Study locally, think globally
A new class helps train future physicians in global health
It will be news to few when we say that there is a veritable tsunami of youth interested in global health. In universities across the country, students are seeking out classes, organizations, and opportunities to learn, discuss, and act. Harvard is, of course, no exception.
As Harvard Medical School (HMS) students, we often get emails about speaker events, attend student gatherings about global health, or talk with professors about their latest research. For both of us, it seems as if most of our free time (and then some) is spent negotiating how we can engage in these exciting opportunities. Like many of you, we not only care deeply about grave, unjust inequities in our world but want to build lives dedicated to addressing these complex issues.
What if we were to tell you that, despite being inundated with the discourse of global health, we’ve still seen educational gaps? Perhaps we’re critical or hard to please; certainly we’re restless. The truth is that at HMS there is a preponderance of opportunities that focus separately on theory, practice, and discernment — three necessary areas in the development of global health professionals. Lectures educate us. Organizations and projects enable us to engage as students. And our impressive classmates and mentors empower to us consider our roles as physicians. All occupy different spheres and can sometimes fragment the experience.
Enter, a new elective at HMS called “Clinical Topics in Global Health.” Having recently finished its second year, this class was a critical merger of these three areas that we thought necessary for budding physicians. Taught by Patrick Lee, a clinical instructor in medicine, and Brett Nelson, an assistant professor of pediatrics, the elective united a group of students diverse in both prior experience and stage of education. Our classmates ranged from fellow first-years to a third-year resident to an experienced clinical psychologist. As we were instructed on the first day, we were to be our own teachers and mentors, as well as colleagues — a lesson we quickly learned to appreciate.
Over two months, we encountered a wide range of issues, such as models of health care delivery, mental health, primary care, oral health, and cancer. Each topic was explored through several lenses so we could understand the current context of the issue, relevant clinical skills, and the inevitable challenges of implementation. Far from simply discussing topics, the class was hands-on and entertaining. We dove into the first week by resuscitating plastic “infants” replicating acute respiratory distress. Later we proceeded to learning case management for HIV/TB patients, recognizing infectious parasites under a microscope, and performing ultrasounds on each other.
Through these clinical applications, we constantly stretched our creativity as we considered how we could provide quality medical care with severely limited resources. Who knew a condom not only can prevent pregnancy or sexually transmitted infections, but when inflated with water can also stabilize a post-partum hemorrhage, buying a woman critical time to make it to a medical center?

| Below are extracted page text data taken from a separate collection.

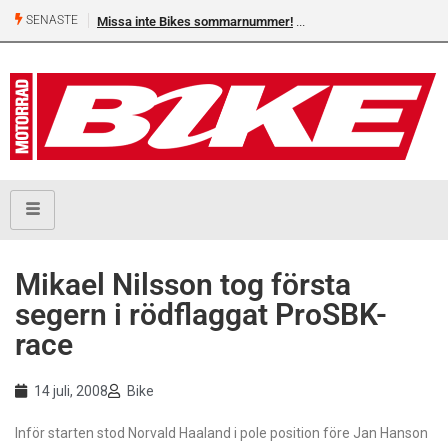
SENASTE
Missa inte Bikes sommarnummer!
Mikael Nilsson tog första
segern i rödflaggat ProSBK-
race
14 juli, 2008
Bike
Inför starten stod Norvald Haaland i pole position före Jan Hanson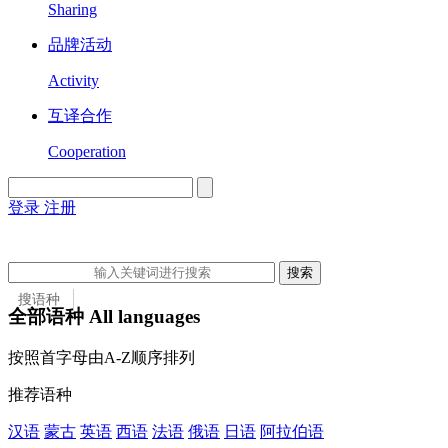
Sharing
品牌活动
Activity
互译合作
Cooperation
登录
注册
English
Version
搜索
搜语种
全部语种 All languages
搜语种
按照首字母由A-Z顺序排列
搜国家
推荐语种
汉语
蒙古
英语
西语
法语
俄语
日语
阿拉伯语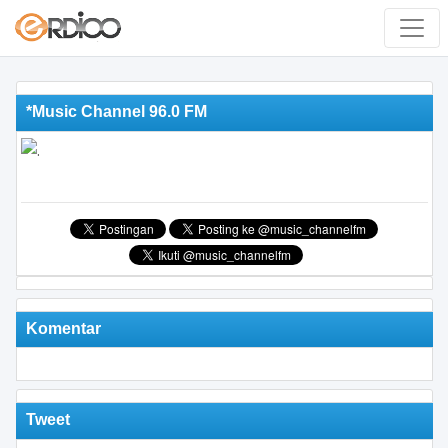
*Music Channel 96.0 FM
Komentar
Tweet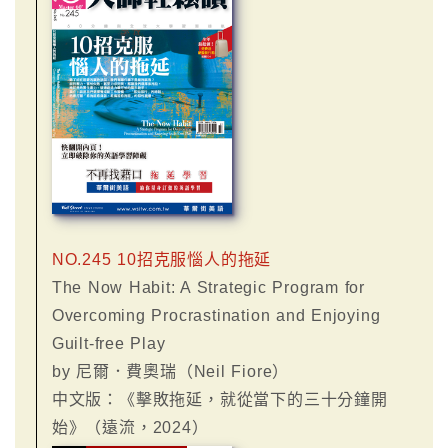
NO.245 10招克服惱人的拖延
The Now Habit: A Strategic Program for
Overcoming Procrastination and Enjoying
Guilt-free Play
by 尼爾．費奧瑞（Neil Fiore）
中文版：《擊敗拖延，就從當下的三十分鐘開
始》（遠流，2024）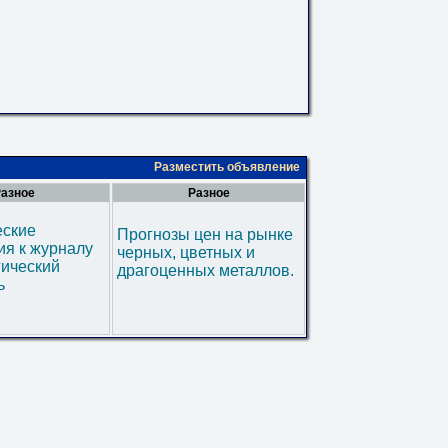
Разместить объявление
азное
Разное
еские
Прогнозы цен на рынке
я к журналу
черных, цветных и
гический
драгоценных металлов.
ь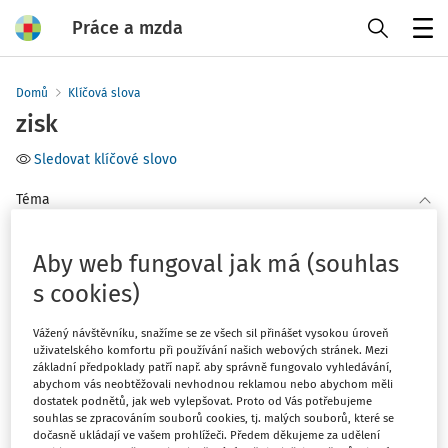
Práce a mzda
Menu
Domů
Klíčová slova
zisk
Sledovat klíčové slovo
Téma
(1)
Daň z příjmů
Aby web fungoval jak má (souhlas
s cookies)
Filtr
Vážený návštěvníku, snažíme se ze všech sil přinášet vysokou úroveň
uživatelského komfortu při používání našich webových stránek. Mezi
1
Počet vyhledaných dokumentů:
základní předpoklady patří např. aby správně fungovalo vyhledávání,
abychom vás neobtěžovali nevhodnou reklamou nebo abychom měli
Řadit podle
:
dostatek podnětů, jak web vylepšovat. Proto od Vás potřebujeme
Nejnovější
Nejstarší
souhlas se zpracováním souborů cookies, tj. malých souborů, které se
dočasně ukládají ve vašem prohlížeči. Předem děkujeme za udělení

One of the most unusual facets of the class came in the final evening. We sat with a panel of global health professionals and were able to ask some of the most personally important questions, ones that we frequently ask each other and that lace our conversations about our futures. How do I engage in global health and yet have a family? How do I take care of myself? How can I balance my time between living overseas and in the United States? While there is no correct answer, discussions like this are important for the next generation of global health care professionals, filled with unguided uncertainty yet limitless potential.
It would be preposterous to claim that we covered every clinically relevant issue that challenges humanity around the world. This class, however, came at a critical moment for some young doctors interested in global health. At a time when we are beginning the process of forming our professional lives, we come out of this class with a broadened ken and clearer conception of how we can be responsible and more effectively leverage our roles. For Divya, every day in rural Liberia this summer working on a women’s rights project is a constant reminder of the lectures on maternal mortality and innovation in resource poor settings. For John, working on an ethnography of managed care and skin cancer in Colombia has given him an arena in which to apply the classes on non-communicable diseases as well as begin to build a long-term engagement in the country.
Amid the fertile landscape of global health here at Harvard, this class serves as an interesting model. For us, the gap between student and physician — the global health physician in training — is narrower.